Dalam hal ini, pada April 2012 pernah diberitakan, Brigjen Pol Boy Rafli Amar yang saat itu masih menjabat sebagai Kepala Bagian Penerangan Umum Polri membantah Inspektur Djoko Susilo menerima suap Rp 2 miliar dari proyek pengadaan simulator kemudi motor dan mobil senilai Rp 196,87 miliar ketika memimpin Korps Lalu Lintas Polri. Menurut Boy proyek tersebut telah sesuai prosedur.
"Beberapa waktu lalu dilakukan pemeriksaan oleh Irwasum sementara dari sisi mekanisme pengadaan barang dan jasa sudah berjalan dengan aturan yang ada. Kewajiban dari kontraktor pengadaan alat drive simulator polres-polres se-Indonesia, ini sudah terpenuhi," kata Kepala Bagian Penerangan Umum Komisaris Besar Boy Rafli Amar, Senin (23/4/2012) di Jakarta.
Kemudian, KPK telah mengumumkan tersangka lainnya pada Kamis (2/8/2012), yakni Didik, Budi, dan Sukoco. Kamis pagi sejumlah pemberitaan di media memberitahun ditetapkannya mereka sebagai tersangka. Kembali Polri merasa didahului KPK. Kamis siang, Polri pun menggelar jumpa pers dengan mengumumkan lima tersangkanya, yakni Didik, Budi, Sukoco, Legimo, dan Teddy. Kedua institusi ini pun memiliki tiga tersangka yang sama.
Pada Jumat siang, Sutarman akhirnya angkat bicara dihadapan publik yang membeberkan kronologi penyelidikan Polri hingga penetapan sebagai tersangka. Sutarman bersikeras tak mau menyerahkan tersangkanya pada KPK. Sebagai institusi berumur 65 tahun, Polri merasa tak punya taring lagi jika harus menyerahkan sepenuhnya pada KPK yang baru berdiri tahun 2003 itu.

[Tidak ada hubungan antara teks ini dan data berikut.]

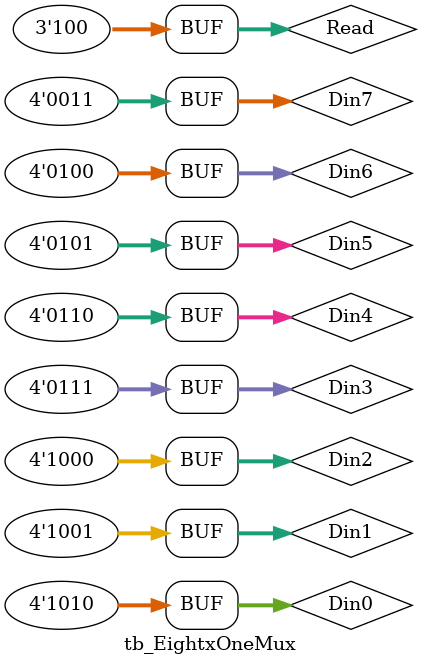
<source format=v>
`timescale 1ns/1ns

module tb_EightxOneMux;

reg  [2:0] Read;
reg  [3:0] Din0,Din1,Din2,Din3,Din4,Din5,Din6,Din7; //4 registers of size 8 bits
wire [3:0] Output;

EightxOneMux show(
    .Din0(Din0),
    .Din1(Din1),
    .Din2(Din2),
    .Din3(Din3),
    .Din4(Din4),
    .Din5(Din5),
    .Din6(Din6),
    .Din7(Din7),
    .RA(Read),
    .RDout(Output)
);

initial
begin
    Din0 = 10;
    Din1 = 9;
    Din2 = 8;
    Din3 = 7;
    Din4 = 6;
    Din5 = 5;
    Din6 = 4;
    Din7 = 3;
    
    #20;
    Read = 0;
    #20;
    Read = 1;
    #20;
    Read = 2;
    #20;
    Read = 3;
    #20;
    Read = 4;

end
endmodule


</source>
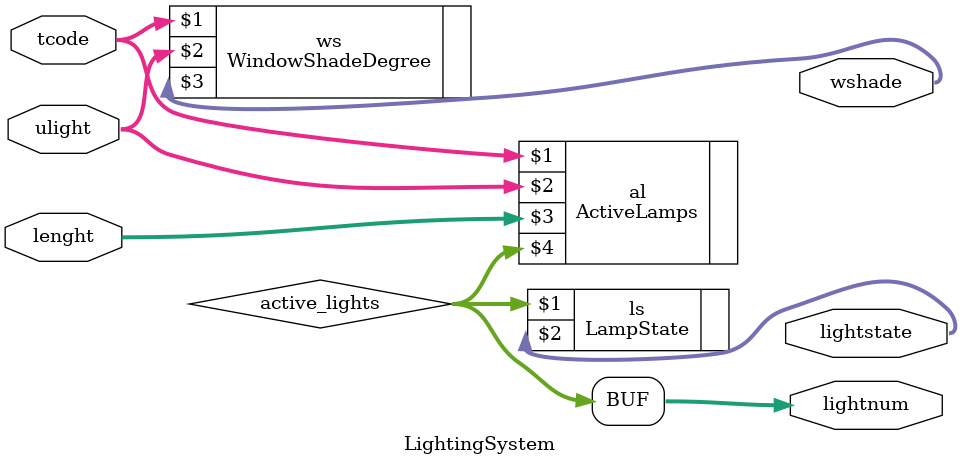
<source format=v>
`timescale 1ns / 1ps
module LightingSystem(
		input  [ 3:0] tcode, // time code    [table2 time code   ]
		input  [ 3:0] ulight, // user light   [light degree mode  ]
		input  [ 3:0] lenght, // room length  [square room lenght ]
		output [ 3:0] wshade, // shade level  [window shade level ]
		output [ 3:0] lightnum, // number on    [number of active   ]
		output [15:0] lightstate
    );
	 
	wire [3:0] active_lights;
	ActiveLamps al(tcode, ulight, lenght, active_lights);
	assign lightnum = active_lights;
	LampState ls(active_lights, lightstate);
	WindowShadeDegree ws( tcode, ulight, wshade);

endmodule

</source>
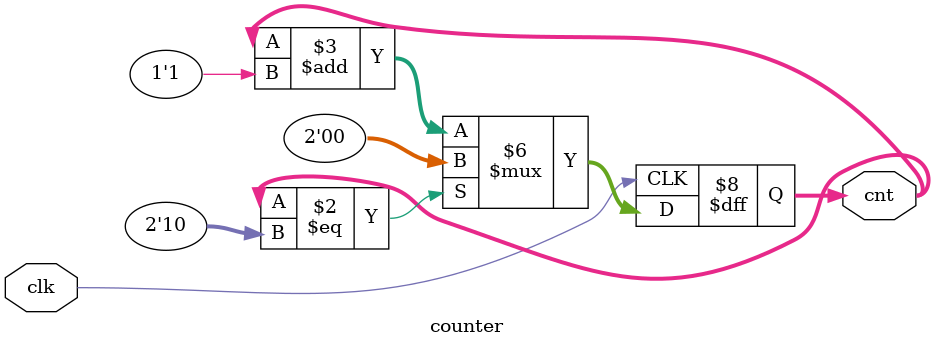
<source format=v>
module counter(clk,cnt);
	input clk;
	output reg [1:0] cnt = 0;
	always@(posedge clk) begin
			if(cnt == 2'b10)
					cnt <= 2'b00;
			else 
					cnt <= cnt + 1'b1;
	end
endmodule

</source>
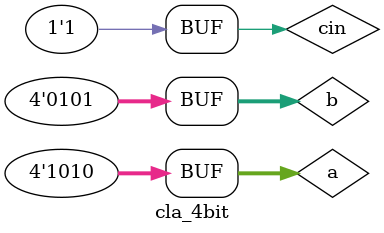
<source format=v>
`timescale 1ns / 1ps


module cla_4bit;

	// Inputs
	reg [3:0] a;
	reg [3:0] b;
	reg cin;

	// Outputs
	wire [4:0] c;
	wire [4:0] s;

	// Instantiate the Unit Under Test (UUT)
	CLA4bit uut (
		.a(a), 
		.b(b), 
		.cin(cin), 
		.c(c), 
		.s(s)
	);

	initial begin
		// Initialize Inputs
		a = 10;
		b = 5;
		cin = 1;

		// Wait 100 ns for global reset to finish
		#100;
        
		// Add stimulus here

	end
      
endmodule


</source>
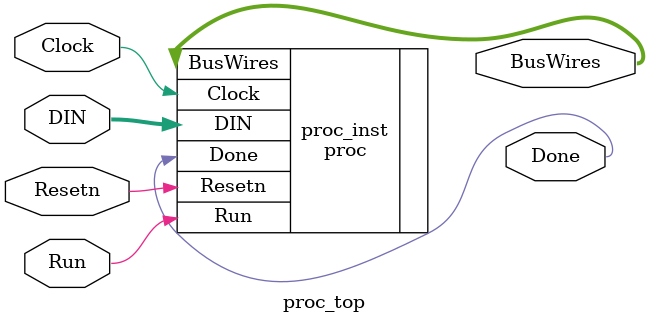
<source format=v>
module proc_top(DIN, Resetn, Clock, Run, Done, BusWires);

input wire [8:0] DIN;
input wire Resetn, Clock, Run;
output wire Done;
output wire [8:0] BusWires;


proc proc_inst(.DIN(DIN), .Resetn(Resetn), .Clock(Clock),
					.Run(Run), .Done(Done), .BusWires(BusWires));
					
endmodule
</source>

"Saya tidak akan pernah memberikan (tersangka) selama saya masih melakukan penyidikan. Kecuali memang ada keputusan peradilan yang menyatakan saya harus menyerahkan atau menghentikan penyidikan,"tegas Sutarman.
Pada Jumat malam pun, Polri langsung menahan para tersangkanya di Bareskrim Polri.
Perkara ini dianggap tak lagi masalah siapa yang lebih dulu meyelidiki atau menyidik, namun kepercayaan masyarakat pada institusi Polri sudah luntur. Polri didesak menyerahkan sepenuhnya kasus tersebut pada KPK. Polri dianggap tak akan independen menagani kasus yang diduga menyeret para perwira tingginya. Presiden diminta turun tangan. Sikap Polri yang terkesan tak mau mengalah ini pun dianggap dapat membuka kembali pertarungan Cicak lawan Buaya Jilid II. "Masyarakat dapat menilai bahwa pihak kepolisian cenderung egois karena tidak ingin kasus pengadaan SIM tersebut diurus oleh KPK. Pasti jika hal ini terus dibiarkan, maka berpotensi akan menjadi konflik semacam Cicak Vs Buaya karena KPK disakiti oleh kepolisian," ujar pakar kepolisian, Bambang Widodo Umar, Jumat (3/8/2012).